• **The records**
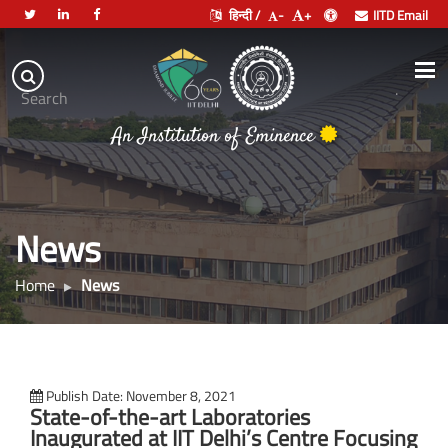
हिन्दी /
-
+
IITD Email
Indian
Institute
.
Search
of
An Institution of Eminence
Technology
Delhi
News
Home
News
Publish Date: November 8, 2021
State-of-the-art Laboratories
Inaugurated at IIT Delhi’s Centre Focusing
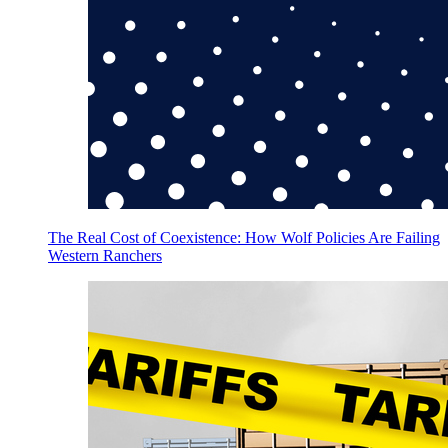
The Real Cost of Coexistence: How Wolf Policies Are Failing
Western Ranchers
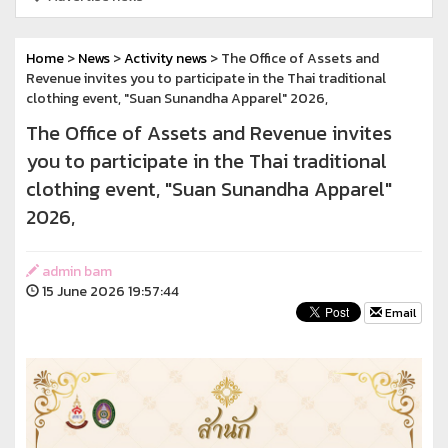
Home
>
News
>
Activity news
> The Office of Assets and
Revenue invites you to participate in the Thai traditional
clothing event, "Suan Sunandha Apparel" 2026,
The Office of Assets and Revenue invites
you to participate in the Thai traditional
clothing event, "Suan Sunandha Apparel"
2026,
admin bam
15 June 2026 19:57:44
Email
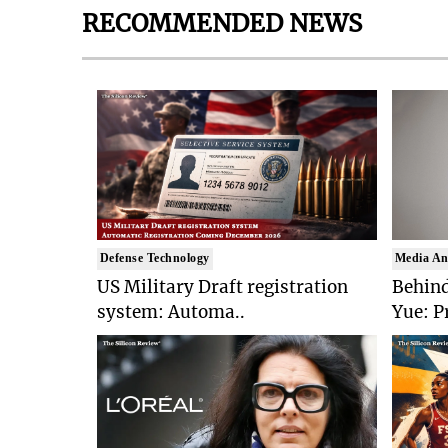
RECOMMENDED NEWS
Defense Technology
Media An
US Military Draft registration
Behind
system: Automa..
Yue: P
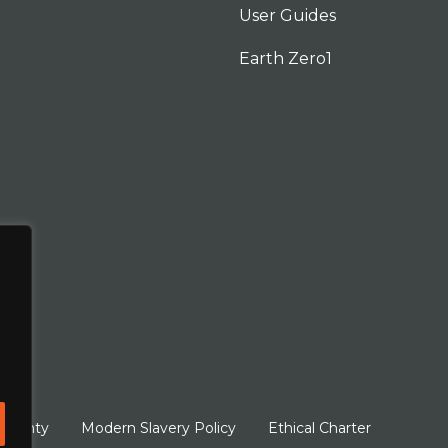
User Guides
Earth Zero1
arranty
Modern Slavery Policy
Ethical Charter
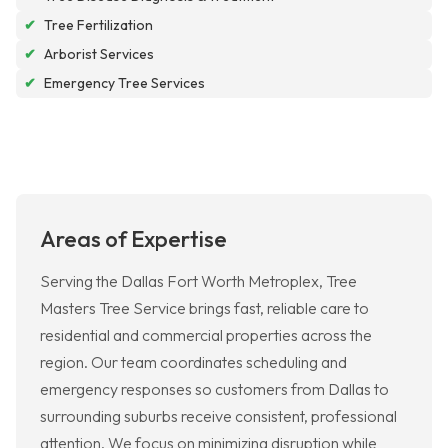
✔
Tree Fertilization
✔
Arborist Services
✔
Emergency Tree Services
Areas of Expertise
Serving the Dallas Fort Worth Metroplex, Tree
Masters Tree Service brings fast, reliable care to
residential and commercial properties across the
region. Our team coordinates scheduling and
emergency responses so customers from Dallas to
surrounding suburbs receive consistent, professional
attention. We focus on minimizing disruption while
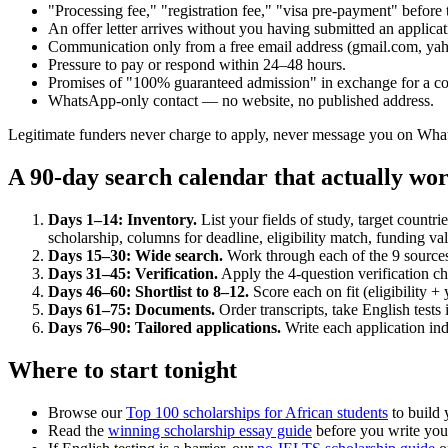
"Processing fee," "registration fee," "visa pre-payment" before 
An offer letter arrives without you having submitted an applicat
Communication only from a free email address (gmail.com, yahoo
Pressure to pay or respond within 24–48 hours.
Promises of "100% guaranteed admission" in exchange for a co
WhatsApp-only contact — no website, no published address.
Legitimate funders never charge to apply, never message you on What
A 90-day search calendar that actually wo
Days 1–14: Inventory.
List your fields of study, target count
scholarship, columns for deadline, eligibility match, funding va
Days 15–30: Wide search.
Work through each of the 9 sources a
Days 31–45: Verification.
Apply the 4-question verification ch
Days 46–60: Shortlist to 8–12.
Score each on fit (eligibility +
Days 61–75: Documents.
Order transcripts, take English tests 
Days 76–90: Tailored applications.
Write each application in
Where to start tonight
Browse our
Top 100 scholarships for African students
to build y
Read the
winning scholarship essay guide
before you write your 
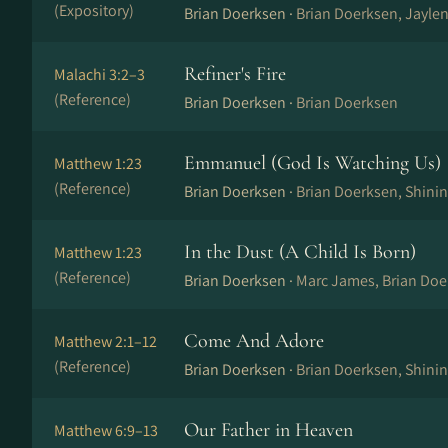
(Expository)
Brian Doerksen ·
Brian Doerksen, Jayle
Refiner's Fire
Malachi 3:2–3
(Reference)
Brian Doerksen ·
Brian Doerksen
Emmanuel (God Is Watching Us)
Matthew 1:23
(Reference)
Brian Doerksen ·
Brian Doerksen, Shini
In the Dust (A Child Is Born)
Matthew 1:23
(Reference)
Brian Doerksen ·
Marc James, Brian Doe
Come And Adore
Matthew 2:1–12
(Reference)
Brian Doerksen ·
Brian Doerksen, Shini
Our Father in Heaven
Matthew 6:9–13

• **What needs to be done**
Check each line of the material for "only". Copy the ones that have it.

• **Solution for this problem**
Communication only from a free email address (gmail.com, yahoo
WhatsApp-only contact — no website, no published address.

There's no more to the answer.